Why saving into a pension in your 20s is important

Listed Under: News

Why saving into a pension in your 20s is important

 We have put together a list of 5 helpful tips to consider to make sure you get the most out of your retirement: 


1. Start saving as soon as possible. In your 20s your retirement may be the last thing on your mind but the earlier you set aside money the less daunting it will become; it will reduce the pressure to have a reasonable pot. 


Study by Guided Outcomes and Hymans Robertson stated to have an income of £20,000 a year in retirement you would need to put aside roughly £250 a month from the age of 25. However, if you delay this to the age of 35 than the figure goes up to a little more than £400 a month. 


2. Benefitting from Tax Relief.
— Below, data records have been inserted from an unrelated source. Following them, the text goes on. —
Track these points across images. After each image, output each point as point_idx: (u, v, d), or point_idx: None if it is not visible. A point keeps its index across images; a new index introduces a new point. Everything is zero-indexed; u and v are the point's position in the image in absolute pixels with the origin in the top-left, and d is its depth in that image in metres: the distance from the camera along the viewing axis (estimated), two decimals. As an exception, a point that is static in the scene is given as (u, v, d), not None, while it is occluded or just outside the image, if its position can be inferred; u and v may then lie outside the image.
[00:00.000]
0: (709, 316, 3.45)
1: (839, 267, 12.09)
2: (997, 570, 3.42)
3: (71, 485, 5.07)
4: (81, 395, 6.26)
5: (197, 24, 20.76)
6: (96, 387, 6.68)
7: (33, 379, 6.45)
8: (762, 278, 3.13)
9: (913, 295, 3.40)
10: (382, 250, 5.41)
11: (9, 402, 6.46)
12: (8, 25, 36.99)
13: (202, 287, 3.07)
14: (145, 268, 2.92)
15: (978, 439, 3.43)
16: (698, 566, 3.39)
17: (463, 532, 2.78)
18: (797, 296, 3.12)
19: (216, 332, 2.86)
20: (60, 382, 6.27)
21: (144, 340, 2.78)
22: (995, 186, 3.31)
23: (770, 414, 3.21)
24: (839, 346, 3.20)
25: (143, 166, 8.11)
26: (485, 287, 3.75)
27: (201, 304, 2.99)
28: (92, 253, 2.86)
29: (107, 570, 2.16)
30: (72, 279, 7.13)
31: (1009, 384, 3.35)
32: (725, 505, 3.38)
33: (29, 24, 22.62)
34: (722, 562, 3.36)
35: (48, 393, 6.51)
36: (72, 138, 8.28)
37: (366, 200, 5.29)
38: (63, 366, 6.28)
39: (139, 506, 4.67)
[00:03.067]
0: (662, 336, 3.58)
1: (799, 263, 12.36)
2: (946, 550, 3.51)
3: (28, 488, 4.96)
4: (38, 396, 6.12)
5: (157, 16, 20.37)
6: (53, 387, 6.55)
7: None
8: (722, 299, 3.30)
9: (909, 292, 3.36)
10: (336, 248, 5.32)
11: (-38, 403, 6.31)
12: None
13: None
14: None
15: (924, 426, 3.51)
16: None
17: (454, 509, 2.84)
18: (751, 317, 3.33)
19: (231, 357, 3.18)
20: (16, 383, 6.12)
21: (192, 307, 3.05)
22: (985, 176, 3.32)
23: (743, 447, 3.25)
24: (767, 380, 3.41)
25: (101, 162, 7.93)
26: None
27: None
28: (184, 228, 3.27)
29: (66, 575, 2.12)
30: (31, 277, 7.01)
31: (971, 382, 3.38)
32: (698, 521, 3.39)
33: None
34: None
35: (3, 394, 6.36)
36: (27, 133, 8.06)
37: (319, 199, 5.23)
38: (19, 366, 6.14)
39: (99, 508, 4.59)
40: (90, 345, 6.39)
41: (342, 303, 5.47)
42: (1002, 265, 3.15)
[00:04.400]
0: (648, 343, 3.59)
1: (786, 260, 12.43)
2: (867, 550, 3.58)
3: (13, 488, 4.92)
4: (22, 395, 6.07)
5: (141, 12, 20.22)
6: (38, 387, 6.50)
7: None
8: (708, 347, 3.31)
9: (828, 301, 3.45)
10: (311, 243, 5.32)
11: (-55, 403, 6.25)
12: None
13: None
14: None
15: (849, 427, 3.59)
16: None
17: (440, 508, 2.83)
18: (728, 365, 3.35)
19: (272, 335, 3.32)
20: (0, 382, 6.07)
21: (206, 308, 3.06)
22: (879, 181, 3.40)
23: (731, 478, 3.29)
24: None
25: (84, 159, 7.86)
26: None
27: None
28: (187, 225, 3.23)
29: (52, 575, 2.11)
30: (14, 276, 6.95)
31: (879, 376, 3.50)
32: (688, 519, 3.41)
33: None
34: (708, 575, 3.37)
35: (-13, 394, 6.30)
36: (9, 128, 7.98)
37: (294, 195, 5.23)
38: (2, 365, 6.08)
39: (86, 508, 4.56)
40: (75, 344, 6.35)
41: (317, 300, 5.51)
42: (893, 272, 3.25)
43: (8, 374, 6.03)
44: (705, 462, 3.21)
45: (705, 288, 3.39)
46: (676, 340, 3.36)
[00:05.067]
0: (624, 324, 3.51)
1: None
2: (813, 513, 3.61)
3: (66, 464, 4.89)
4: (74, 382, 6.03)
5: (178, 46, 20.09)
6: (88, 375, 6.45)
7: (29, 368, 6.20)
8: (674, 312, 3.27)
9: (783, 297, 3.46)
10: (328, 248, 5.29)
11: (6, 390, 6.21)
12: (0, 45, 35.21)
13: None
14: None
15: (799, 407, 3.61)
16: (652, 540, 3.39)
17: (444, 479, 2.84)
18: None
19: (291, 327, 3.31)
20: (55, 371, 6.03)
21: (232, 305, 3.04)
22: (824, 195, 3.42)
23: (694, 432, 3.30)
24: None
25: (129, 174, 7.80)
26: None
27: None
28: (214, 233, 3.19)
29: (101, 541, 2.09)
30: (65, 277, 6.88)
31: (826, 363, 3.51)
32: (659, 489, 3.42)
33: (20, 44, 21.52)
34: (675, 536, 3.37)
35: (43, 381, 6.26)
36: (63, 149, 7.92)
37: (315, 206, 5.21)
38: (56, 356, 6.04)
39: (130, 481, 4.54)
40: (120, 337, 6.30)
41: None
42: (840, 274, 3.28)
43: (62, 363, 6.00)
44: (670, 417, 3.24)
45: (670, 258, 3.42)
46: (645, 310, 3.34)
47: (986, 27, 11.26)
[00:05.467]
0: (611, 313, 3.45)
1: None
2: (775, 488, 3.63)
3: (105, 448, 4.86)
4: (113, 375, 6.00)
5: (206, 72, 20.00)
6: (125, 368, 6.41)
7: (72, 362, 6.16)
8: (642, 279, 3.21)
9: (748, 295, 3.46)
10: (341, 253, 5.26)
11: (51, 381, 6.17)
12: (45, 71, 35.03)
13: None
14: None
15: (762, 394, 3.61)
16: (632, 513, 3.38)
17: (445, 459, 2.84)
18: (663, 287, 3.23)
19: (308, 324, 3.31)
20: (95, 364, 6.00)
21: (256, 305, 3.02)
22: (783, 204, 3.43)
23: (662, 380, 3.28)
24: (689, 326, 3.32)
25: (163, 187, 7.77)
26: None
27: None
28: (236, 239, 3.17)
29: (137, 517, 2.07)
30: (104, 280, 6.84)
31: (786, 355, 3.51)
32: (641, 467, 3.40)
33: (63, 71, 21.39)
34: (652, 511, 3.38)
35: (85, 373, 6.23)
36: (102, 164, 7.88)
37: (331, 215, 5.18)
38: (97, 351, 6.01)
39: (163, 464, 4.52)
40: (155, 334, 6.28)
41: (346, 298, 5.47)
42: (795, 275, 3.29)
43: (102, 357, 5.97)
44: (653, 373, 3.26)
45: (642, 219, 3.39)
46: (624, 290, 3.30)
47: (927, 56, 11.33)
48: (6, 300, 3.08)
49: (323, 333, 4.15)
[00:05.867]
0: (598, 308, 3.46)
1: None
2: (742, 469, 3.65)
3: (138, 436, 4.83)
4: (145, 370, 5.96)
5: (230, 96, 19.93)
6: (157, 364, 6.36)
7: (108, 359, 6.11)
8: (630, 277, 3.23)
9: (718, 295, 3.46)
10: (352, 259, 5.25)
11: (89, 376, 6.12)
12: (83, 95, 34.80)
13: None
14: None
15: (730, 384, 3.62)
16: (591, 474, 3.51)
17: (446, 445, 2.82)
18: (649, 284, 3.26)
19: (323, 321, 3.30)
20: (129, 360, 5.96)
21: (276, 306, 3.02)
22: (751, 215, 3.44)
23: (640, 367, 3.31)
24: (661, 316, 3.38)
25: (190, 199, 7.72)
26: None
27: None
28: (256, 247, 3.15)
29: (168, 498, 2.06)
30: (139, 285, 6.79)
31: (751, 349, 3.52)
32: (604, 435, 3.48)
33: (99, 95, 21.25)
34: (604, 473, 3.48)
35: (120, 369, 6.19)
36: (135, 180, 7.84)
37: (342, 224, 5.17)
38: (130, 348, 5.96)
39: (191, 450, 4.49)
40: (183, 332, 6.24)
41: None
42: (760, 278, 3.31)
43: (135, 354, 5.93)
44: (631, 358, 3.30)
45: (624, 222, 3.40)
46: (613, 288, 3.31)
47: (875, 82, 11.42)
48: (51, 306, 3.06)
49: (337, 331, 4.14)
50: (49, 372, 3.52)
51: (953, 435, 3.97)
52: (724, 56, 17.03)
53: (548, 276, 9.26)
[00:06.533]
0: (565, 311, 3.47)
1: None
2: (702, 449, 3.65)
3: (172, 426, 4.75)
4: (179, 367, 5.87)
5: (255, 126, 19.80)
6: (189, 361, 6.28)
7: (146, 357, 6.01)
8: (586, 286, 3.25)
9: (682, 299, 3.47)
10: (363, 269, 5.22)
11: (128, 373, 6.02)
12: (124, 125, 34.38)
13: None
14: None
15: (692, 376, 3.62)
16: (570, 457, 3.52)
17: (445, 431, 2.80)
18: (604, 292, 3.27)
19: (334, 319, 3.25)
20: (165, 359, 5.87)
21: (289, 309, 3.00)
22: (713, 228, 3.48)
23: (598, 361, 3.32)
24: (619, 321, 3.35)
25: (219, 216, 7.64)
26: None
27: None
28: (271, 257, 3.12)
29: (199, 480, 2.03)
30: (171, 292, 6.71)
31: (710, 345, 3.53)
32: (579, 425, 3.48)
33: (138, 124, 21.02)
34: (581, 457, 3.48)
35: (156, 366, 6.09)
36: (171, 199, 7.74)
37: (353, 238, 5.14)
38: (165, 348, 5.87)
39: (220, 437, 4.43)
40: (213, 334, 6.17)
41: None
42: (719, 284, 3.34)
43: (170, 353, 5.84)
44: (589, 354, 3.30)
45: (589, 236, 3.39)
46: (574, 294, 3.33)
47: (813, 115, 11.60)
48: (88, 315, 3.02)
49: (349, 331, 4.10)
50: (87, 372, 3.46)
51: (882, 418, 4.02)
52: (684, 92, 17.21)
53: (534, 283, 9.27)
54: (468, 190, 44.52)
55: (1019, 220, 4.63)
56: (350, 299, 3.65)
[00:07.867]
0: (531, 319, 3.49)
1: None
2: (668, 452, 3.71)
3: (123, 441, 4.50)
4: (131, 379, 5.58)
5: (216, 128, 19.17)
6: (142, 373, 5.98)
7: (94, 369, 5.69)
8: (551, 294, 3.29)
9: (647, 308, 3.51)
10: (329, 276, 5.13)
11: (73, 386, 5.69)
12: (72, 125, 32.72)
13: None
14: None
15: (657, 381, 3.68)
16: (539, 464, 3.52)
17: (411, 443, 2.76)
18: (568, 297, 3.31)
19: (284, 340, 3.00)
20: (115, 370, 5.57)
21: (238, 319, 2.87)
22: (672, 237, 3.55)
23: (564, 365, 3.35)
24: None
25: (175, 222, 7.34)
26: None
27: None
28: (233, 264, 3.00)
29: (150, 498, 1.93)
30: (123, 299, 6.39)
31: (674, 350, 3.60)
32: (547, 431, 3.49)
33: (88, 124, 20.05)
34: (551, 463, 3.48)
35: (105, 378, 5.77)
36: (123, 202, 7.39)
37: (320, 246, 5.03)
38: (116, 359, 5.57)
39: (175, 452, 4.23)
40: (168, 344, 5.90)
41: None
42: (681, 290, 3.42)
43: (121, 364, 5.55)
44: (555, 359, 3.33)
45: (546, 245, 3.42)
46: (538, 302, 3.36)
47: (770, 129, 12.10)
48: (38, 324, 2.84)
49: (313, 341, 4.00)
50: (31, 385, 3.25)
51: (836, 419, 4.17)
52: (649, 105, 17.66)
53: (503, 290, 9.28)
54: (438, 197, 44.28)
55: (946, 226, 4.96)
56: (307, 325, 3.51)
When you pay into your pension the government will add tax relief on to your contribution at the highest rate of income tax you pay. 
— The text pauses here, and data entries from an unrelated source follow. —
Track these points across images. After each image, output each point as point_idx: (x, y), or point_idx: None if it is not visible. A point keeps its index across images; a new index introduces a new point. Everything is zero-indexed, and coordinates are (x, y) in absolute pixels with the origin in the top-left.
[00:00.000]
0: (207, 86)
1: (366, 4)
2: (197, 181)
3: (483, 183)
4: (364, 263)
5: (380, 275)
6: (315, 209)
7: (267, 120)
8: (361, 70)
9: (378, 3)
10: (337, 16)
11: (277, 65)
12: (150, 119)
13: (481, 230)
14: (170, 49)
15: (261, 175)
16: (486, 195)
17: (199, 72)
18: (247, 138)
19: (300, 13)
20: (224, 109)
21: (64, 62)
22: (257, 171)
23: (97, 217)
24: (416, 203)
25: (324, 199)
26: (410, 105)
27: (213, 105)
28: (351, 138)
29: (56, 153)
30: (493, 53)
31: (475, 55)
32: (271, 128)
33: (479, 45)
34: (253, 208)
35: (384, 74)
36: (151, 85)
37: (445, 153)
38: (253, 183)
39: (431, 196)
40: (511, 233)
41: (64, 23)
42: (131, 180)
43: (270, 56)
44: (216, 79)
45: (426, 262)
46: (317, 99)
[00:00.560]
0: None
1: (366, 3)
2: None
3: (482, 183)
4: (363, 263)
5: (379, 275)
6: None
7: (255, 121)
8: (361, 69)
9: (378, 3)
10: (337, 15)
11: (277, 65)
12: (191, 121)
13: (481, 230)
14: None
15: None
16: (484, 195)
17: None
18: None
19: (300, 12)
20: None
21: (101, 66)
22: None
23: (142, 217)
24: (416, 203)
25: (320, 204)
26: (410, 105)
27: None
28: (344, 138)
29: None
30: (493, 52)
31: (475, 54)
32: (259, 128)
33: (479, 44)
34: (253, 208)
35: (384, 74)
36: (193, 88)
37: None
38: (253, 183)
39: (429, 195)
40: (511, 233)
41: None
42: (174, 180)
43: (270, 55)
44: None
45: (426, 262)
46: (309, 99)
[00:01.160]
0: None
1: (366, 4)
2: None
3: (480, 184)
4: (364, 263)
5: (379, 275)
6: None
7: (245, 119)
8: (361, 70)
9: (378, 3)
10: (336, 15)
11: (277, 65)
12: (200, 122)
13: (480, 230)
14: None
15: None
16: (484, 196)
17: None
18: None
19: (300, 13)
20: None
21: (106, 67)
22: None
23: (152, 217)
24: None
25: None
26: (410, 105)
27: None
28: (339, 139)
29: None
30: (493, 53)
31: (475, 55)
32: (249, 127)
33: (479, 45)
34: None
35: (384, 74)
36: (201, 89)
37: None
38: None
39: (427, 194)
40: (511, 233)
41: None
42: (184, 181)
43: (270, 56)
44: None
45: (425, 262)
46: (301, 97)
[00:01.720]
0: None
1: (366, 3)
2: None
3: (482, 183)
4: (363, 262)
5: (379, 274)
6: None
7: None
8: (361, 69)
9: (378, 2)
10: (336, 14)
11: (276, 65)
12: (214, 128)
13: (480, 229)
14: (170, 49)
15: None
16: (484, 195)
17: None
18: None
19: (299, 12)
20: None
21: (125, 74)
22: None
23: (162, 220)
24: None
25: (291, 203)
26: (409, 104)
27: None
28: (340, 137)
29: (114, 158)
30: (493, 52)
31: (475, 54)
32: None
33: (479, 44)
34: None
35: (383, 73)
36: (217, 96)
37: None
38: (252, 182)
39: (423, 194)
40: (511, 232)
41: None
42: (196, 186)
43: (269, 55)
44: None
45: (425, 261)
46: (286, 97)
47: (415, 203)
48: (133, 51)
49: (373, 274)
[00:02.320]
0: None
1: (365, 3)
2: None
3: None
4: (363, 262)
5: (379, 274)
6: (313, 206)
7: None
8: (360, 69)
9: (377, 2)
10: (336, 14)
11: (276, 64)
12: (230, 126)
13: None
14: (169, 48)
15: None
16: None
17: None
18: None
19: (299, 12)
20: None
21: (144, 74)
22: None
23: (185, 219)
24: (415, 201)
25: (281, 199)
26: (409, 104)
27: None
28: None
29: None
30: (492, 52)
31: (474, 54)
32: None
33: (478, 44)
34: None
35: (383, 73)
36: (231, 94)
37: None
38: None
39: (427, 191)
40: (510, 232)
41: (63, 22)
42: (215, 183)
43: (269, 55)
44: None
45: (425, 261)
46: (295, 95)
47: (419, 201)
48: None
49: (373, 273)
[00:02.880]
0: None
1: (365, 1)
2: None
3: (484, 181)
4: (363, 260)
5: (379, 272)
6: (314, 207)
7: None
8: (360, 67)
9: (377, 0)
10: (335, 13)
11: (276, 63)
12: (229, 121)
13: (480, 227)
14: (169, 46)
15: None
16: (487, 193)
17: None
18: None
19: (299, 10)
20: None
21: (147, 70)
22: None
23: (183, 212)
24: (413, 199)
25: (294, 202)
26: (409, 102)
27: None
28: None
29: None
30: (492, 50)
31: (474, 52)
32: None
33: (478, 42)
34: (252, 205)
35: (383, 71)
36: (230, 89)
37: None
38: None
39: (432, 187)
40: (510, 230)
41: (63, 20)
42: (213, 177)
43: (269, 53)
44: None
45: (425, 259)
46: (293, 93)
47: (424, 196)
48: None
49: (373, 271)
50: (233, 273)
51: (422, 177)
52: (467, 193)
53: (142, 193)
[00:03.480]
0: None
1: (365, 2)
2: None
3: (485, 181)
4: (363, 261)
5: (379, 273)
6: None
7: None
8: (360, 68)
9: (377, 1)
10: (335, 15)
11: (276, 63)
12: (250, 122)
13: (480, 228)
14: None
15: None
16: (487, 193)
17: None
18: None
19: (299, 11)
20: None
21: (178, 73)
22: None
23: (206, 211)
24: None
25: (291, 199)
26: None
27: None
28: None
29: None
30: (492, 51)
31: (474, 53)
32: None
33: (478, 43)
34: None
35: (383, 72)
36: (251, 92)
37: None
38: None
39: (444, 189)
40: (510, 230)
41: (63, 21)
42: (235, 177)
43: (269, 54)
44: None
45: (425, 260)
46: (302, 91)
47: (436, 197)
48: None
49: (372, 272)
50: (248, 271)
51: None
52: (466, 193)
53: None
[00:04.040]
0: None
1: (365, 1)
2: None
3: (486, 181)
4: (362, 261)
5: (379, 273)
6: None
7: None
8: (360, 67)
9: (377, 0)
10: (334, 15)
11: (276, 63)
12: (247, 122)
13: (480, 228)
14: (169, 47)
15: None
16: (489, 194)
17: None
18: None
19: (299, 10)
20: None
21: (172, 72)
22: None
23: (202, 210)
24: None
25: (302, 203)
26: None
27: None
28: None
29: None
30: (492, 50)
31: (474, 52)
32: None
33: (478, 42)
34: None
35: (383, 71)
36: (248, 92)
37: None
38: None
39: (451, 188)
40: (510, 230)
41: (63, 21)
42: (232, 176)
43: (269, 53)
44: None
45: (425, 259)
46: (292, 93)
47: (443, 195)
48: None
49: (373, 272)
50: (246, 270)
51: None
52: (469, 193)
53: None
Therefore, if you are a basic rate taxpayer you will receive 20% tax relief on top of your pension contributions for example: if you pay £50 into your pension, the government will add £12.50 making your pension contribution £62.50. 
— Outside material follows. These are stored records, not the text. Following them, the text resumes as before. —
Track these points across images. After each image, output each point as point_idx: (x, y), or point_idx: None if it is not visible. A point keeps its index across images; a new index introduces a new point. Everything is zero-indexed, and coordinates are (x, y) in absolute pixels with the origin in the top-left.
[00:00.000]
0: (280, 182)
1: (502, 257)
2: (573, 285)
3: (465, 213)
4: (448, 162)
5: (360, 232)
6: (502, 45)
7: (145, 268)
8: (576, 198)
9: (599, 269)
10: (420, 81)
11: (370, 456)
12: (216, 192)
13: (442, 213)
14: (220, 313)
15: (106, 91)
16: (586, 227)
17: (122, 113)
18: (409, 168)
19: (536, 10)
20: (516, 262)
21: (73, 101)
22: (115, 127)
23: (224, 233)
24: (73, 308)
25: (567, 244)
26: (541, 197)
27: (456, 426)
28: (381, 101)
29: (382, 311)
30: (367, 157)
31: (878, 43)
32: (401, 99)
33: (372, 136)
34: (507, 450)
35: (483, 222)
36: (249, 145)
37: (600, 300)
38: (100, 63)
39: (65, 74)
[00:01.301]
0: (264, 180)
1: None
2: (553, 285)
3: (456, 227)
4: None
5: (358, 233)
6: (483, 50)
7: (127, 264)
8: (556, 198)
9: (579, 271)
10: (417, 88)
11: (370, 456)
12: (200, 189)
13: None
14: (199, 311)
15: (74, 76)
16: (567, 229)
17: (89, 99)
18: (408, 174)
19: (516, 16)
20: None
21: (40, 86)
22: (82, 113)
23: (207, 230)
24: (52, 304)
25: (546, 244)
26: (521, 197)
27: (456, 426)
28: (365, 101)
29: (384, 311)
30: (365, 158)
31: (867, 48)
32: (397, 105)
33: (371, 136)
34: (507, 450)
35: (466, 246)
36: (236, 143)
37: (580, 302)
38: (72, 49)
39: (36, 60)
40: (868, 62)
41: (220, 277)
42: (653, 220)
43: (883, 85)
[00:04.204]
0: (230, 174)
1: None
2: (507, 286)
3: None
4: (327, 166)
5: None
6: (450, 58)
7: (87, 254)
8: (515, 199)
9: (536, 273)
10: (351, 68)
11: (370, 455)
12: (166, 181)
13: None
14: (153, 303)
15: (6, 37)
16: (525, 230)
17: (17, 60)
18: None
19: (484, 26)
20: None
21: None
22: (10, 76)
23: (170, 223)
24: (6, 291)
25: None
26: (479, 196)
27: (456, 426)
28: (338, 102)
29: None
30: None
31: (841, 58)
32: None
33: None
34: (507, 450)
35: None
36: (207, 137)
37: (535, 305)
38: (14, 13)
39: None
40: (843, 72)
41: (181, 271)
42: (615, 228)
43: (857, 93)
3. Take advantage of your workplace pension. You will be automatically enrolled at 22 and if you earn at least £10,000 per year. From the 6th April 2019 your employer must make a minimum contribution of 3% of your qualifying earnings and you will pay 5%. Some employers will increase their contribution if you do, so it is worth finding this out. 


4. More freedom to choose your funds. Saving for your pension earlier will be a long-term investment therefore gives you the opportunity to be more adventurous with your fund choices. With the benefit of time on your side this will allow you to ride out any volatility in the market whilst benefiting from potentially higher growth rates. 


5. Speak to a financial adviser. A study conducted by the International Longevity Centre UK found that those who received professional financial advice between 2001 and 2006 where better off by £47,706 than those who didn’t. Therefore, speaking to a financial adviser can help you set financial goals for the long term and plan how to achieve them.